“I ruther guess it’s on’y a bit o’ a trot fer my team back t’ jail ye bruck from—sorter like twenty odd mile!” he said, grinning and slapping his hands together in great delight.
“I hope you won’t be in too much of a hurry, Mr. Stebbins. Now, I’m going to ask you as a favor to find out from District Attorney Lane whether or not he wants me. It may be he doesn’t. Do you know?”
“Want ye? Glory and snakes! Sartin, he wants ye!”
“If you don’t mind, sheriff,” I suggested, “I’ll telegraph him. Do you object?”
“Sartin no—no objecshuns!” He seemed to relish his liquor.
“I like your ways, Mr. Stebbins,” I said with a smile, and added, “When we get through telegraphing District Attorney Lane, we’ll have something to eat, and more to drink, too, if you feel like it.”
Then I wrote the following to F. F. Lane: “Sheriff Stebbins claims to have me under arrest here—do you want me?—wire at my expense.”
While Stebbins looked on I signed my name to these words, and soon they were being clicked to their destination. Stebbins’s little eyes were wide open with astonishment and confusion. Presently he asked: “Is this here biznuss a durned bluff, George?”
“We’ll let the district attorney be the judge of that, sheriff,” was my bland reply. “Come—let’s go to the dining-room.”

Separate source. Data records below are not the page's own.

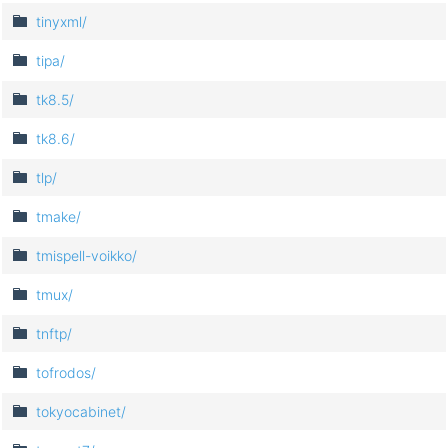
tinyxml/
tipa/
tk8.5/
tk8.6/
tlp/
tmake/
tmispell-voikko/
tmux/
tnftp/
tofrodos/
tokyocabinet/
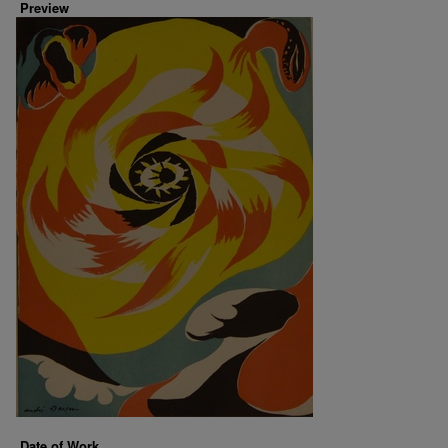
Preview
Date of Work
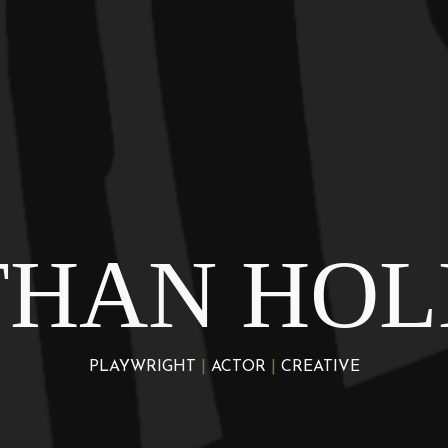
THAN HOL
PLAYWRIGHT
|
ACTOR
|
CREATIVE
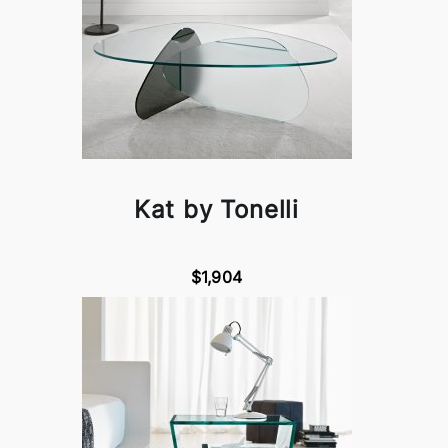
Kat by Tonelli
$1,904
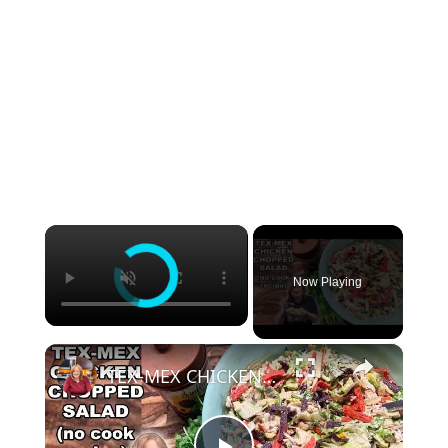
×
Now Playing
×
TEX-MEX CHICKEN CHOPPED SALAD, A No Cook Salad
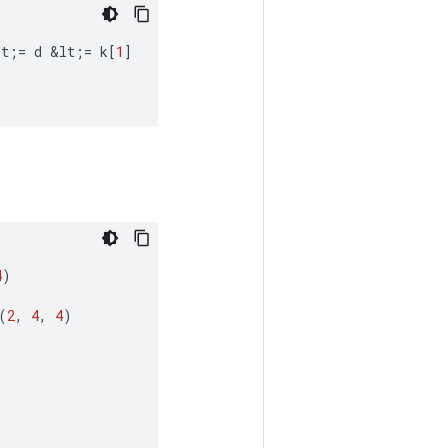
lt
;
=
d
&
lt
;
=
k
[
1
]
4
)
(
2
,
4
,
4
)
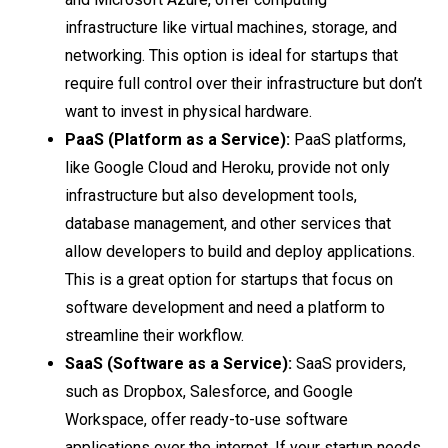
infrastructure like virtual machines, storage, and
networking. This option is ideal for startups that
require full control over their infrastructure but don’t
want to invest in physical hardware.
PaaS (Platform as a Service):
PaaS platforms,
like Google Cloud and Heroku, provide not only
infrastructure but also development tools,
database management, and other services that
allow developers to build and deploy applications.
This is a great option for startups that focus on
software development and need a platform to
streamline their workflow.
SaaS (Software as a Service):
SaaS providers,
such as Dropbox, Salesforce, and Google
Workspace, offer ready-to-use software
applications over the internet. If your startup needs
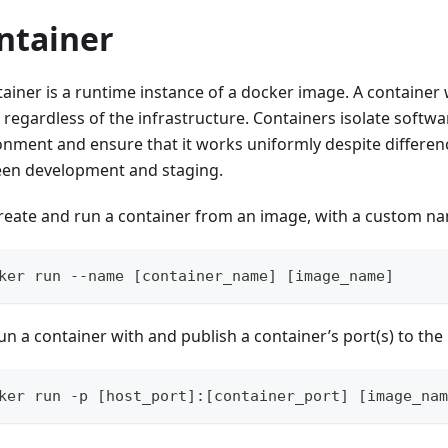
ntainer
ainer is a runtime instance of a docker image. A container 
 regardless of the infrastructure. Containers isolate softwa
onment and ensure that it works uniformly despite differen
en development and staging.
reate and run a container from an image, with a custom n
ker run --name [container_name] [image_name]
un a container with and publish a container’s port(s) to the 
ker run -p [host_port]:[container_port] [image_nam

In the meantime I had sent a messenger boy round town to look up Judge Cushion, my senior counsel in the New Hampshire trial. I wanted him near in case of an emergency. He arrived about the time we finished our meal. He sat with us, and I told him of the fate of the indictments. It was news to him, and I received his warm congratulations with satisfaction. Then I told him of the arrest and of the message I’d sent to District Attorney Lane. He smiled significantly. While telling the judge all this, I took no little delight in watching the various changes which appeared on the sheriff’s face. After waiting an hour, I wrote another message, similar to the first, and sent it to Lane. Another hour passed and still no reply from either. In the meanwhile Sheriff Stebbins was getting more and more nonplussed and uneasy.